Building owners often charge executive-level managers, regional and functional heads to building operating expenses.  Detecting such charges can be tricky, because they can be billed in myriad ways – travel, office and entertainment expenses as well as salary and fringe benefits.  Identifying such illicit charges requires understanding a landlord’s corporate structures and staffing practices.

-- Have labor costs been double-billed?
Tenants usually pay landlords directly for incidental services such as changing light bulbs, repairing plumbing and manning a freight elevator after-hours.  Labor costs associated with these services often remain on the building payroll and are included in operating expenses – double-billing.  If incidental services are provided to some other tenant, there is also good reason to exclude the associated labor costs from billable operating expenses.  Only a detailed audit of a landlord’s billing practices will uncover double-billings.

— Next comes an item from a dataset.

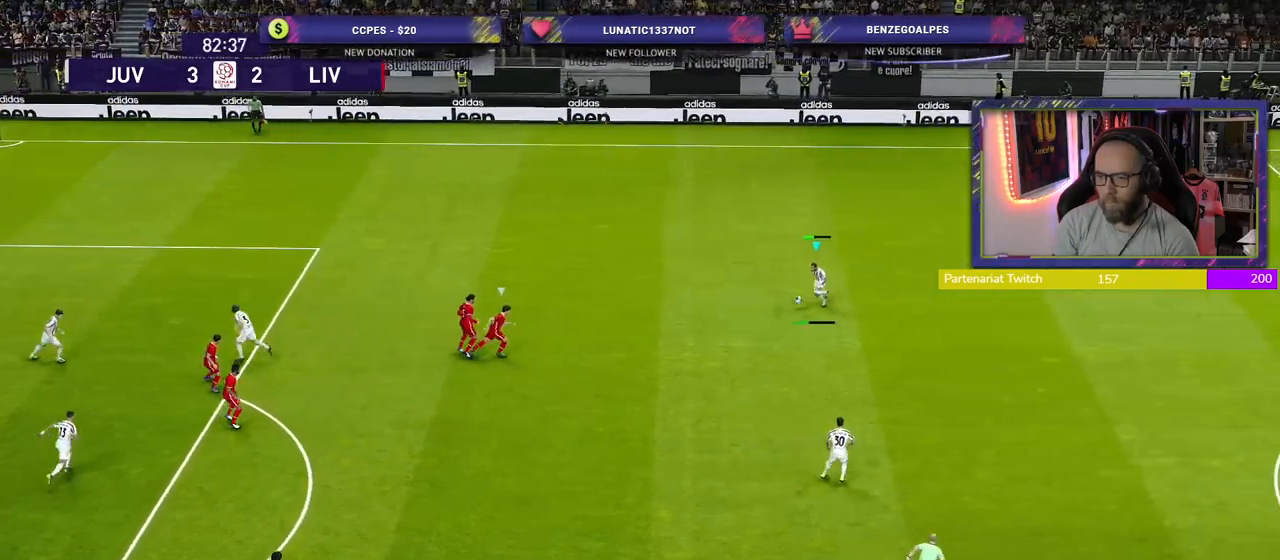
{"buttons": [], "left_stick": "center", "right_stick": "center", "events": []}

--Is your building owner improperly overstating labor costs through a “gross-up”?
In many leases, landlord and tenant agree to a “gross-up” clause which provides that if in any year the building is less than fully occupied, expenses will be adjusted (“grossed-up”), to reflect the costs that would have been incurred in a fully occupied, normally operating building.  If your landlord grosses-up labor costs not affected by occupancy levels, or improperly calculates the gross-up, your labor costs and operating expense escalations will be overstated.  A landlord billings auditor should review the method of gross-up calculation used by your landlord, actual building occupancy levels, and building operations to determine which labor costs should properly be grossed-up

--Is your landlord charging too much for incidental services?
In many cases, landlords charge up to 250% more than a lease permits for incidental services.  To verify that you are being billed correctly for such items, a landlord billings’ auditor should review your lease and note any restrictions. The auditor should check union contracts, tariff schedules, market-rates and similar data.

An annual audit of labor costs should help minimize your occupancy costs.  Such audits can help minimize improper billings, because they will show your landlord that you insist upon being charged only what your lease permits.  Any savings will go right to the bottom line.